Rastreamento câncer colo uterino: Teste de HPV primário é opção para mulheres >30 anos, substituindo citologia.
As diretrizes atuais de rastreamento do câncer de colo uterino têm evoluído, e o teste de HPV de alto risco isolado é agora uma opção preferencial ou alternativa à citologia em mulheres acima de 30 anos, devido à sua maior sensibilidade para detectar lesões precursoras de alto grau.
O câncer de colo uterino, embora seja o quarto câncer mais incidente entre mulheres globalmente, tem visto uma redução nas taxas de mortalidade em países com programas de rastreamento eficazes. Essa melhoria é atribuída principalmente ao rastreamento, diagnóstico precoce e avanços no tratamento. O rastreamento visa identificar lesões precursoras (NIC) antes que progridam para câncer invasivo, sendo o Papilomavírus Humano (HPV) de alto risco o principal agente etiológico. As diretrizes de rastreamento têm evoluído, incorporando o teste de HPV como ferramenta primária ou co-teste. Atualmente, o teste de HPV isolado (teste de HPV primário) pode substituir a citologia (Papanicolau) no rastreamento do câncer de colo uterino em mulheres acima de 30 anos. Essa mudança reflete a maior sensibilidade do teste de HPV para detectar lesões de alto grau e câncer, permitindo intervalos de rastreamento mais espaçados para resultados negativos. Para mulheres mais jovens (geralmente < 25-30 anos), a citologia ainda é a principal ferramenta, devido à alta prevalência de infecções por HPV transitórias que não progridem para lesões significativas. O manejo de resultados anormais depende da idade da paciente e da combinação dos testes. Um teste de HPV positivo com citologia negativa geralmente requer acompanhamento com repetição dos testes em 12 meses, não um encaminhamento imediato para colposcopia. O risco de lesões precursoras e progressão para lesões invasivas não aumenta significativamente durante a gravidez; o rastreamento pode ser realizado, mas o manejo de lesões é frequentemente adiado para o pós-parto. A compreensão dessas diretrizes atualizadas é fundamental para a prática ginecológica e para a saúde pública.
O teste de HPV primário possui maior sensibilidade para detectar lesões precursoras de alto grau e o próprio câncer de colo uterino, além de permitir intervalos de rastreamento mais longos quando negativo, otimizando a detecção precoce.

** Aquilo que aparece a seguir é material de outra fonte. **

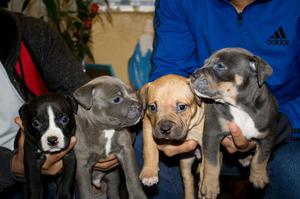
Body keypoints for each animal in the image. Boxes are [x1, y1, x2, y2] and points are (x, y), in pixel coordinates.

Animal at [190, 47, 278, 199]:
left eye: (220, 66)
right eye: (205, 63)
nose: (193, 74)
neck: (240, 106)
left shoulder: (268, 135)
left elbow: (261, 157)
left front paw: (259, 177)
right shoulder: (212, 134)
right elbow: (211, 163)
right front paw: (210, 186)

Em mulheres jovens, a citologia cervical ainda é a principal ferramenta de rastreamento, pois a infecção por HPV é muito comum e transitória nessa faixa etária, e o teste de HPV primário resultaria em muitos falsos positivos e intervenções desnecessárias.
Em caso de teste de HPV positivo e citologia negativa, o manejo pode variar, mas geralmente envolve a repetição do teste de HPV e/ou citologia em 12 meses. A colposcopia imediata não é rotina, a menos que haja outros fatores de risco ou persistência da infecção.